**DOCUMENT SECTION**
■ ■ ■ ■

Which countries received bilateral aid?

Of the UK’s total bilateral ODA, less than two thirds (57.6%, or £5,908bn) was allocated to specific countries and regions in 2019, down from 61.3% (£5,659m) in 2018 and 67% (£5,901m) in 2017.

The majority of country-specific ODA (£3,815m, or 76.2%) was spent by DFID, 65.1% of which was spent in Least Developed Countries (LDCs) (£2,485m), with country-specific ODA by non-DFID contributors (£1,190m) going primarily to lower and upper middle income countries (£440m to LMICs and £412m to UMICs, with LDCs receiving £339m or 28.5%).

The top five recipients of UK country-specific bilateral ODA in 2019 were Pakistan (£305m), Ethiopia (£300m), Afghanistan (£292m), Yemen (£260m) and Nigeria (£258m), together accounting for 28.3% (£1,415m) of total country-specific bilateral ODA (£5,005m). 

Nigeria saw the largest reduction in bilateral ODA, with spend falling from £297m in 2018 to £258m in 2019. After Yemen (with an increase of £94m from £166m), Bangladesh and South Sudan saw the largest increase in UK ODA in 2019, with spend increasing by £66m (from £190m to £256m) and £56m (£151m to £207m) respectively.

Other allocation of UK bilateral aid

15% of total bilateral ODA (£1,536m) was spent on humanitarian assistance, an increase of 18.3% (£237m) relative to 2018 (£1,299m).

Spending in-country

Expenditure on in-donor refugee costsrose sharply in 2019 to £477m or 4.7% of bilateral ODA in 2019 (from £370m or 4% in 2018), an increase of 29.1% (£108m). Recorded ODA for in-donor refugee costs had previously increased by over 1,400% between 2012 and 2016, primarily reflecting increased counting of existing in-donor refugee costs as ODA.

■ ■ ■ ■

**RECORDS PROVIDED**
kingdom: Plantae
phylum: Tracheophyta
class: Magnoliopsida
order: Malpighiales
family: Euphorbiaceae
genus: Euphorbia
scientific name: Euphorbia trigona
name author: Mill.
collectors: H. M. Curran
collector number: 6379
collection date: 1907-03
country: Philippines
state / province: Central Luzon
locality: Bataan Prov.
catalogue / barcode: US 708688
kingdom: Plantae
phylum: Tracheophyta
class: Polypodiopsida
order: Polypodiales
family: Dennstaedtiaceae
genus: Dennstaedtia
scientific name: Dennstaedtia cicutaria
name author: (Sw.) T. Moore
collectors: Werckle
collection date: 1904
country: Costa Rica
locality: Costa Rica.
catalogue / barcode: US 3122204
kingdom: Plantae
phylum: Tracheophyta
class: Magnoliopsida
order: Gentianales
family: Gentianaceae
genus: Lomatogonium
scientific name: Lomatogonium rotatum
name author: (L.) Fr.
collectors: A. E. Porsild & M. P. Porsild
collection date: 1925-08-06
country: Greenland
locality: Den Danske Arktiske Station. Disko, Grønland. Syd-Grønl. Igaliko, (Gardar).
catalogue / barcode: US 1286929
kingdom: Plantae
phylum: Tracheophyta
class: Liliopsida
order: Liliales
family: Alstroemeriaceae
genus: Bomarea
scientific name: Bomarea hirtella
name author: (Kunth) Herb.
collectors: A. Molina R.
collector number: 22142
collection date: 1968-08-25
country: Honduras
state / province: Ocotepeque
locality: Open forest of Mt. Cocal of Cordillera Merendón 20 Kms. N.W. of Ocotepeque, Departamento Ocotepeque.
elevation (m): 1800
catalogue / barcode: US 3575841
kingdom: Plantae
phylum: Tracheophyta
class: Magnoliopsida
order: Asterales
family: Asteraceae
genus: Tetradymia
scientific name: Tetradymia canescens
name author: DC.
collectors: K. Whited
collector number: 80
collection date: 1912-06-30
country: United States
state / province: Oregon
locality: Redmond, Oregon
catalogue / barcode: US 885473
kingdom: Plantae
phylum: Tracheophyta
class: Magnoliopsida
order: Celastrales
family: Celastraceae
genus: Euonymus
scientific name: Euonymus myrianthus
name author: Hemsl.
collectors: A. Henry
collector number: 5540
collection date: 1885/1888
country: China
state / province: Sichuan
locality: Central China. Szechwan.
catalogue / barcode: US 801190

■ ■ ■ ■

**WORK TO COMPLETE**
Decide whether each statement below agrees with the passage on UK bilateral aid, answering yes or no and quoting the words of the passage that settle it. (a) Pakistan was the largest recipient of UK country-specific bilateral ODA in 2019. (b) UK bilateral ODA to Nigeria rose from 2018 to 2019. (c) Most of DFID's country-specific ODA was spent in Least Developed Countries.

**RESPONSE AREA**
(a) Yes: "The top five recipients of UK country-specific bilateral ODA in 2019 were Pakistan (£305m), Ethiopia (£300m), Afghanistan (£292m), Yemen (£260m) and Nigeria (£258m)"
(b) No: "Nigeria saw the largest reduction in bilateral ODA, with spend falling from £297m in 2018 to £258m in 2019."
(c) Yes: "65.1% of which was spent in Least Developed Countries (LDCs) (£2,485m)"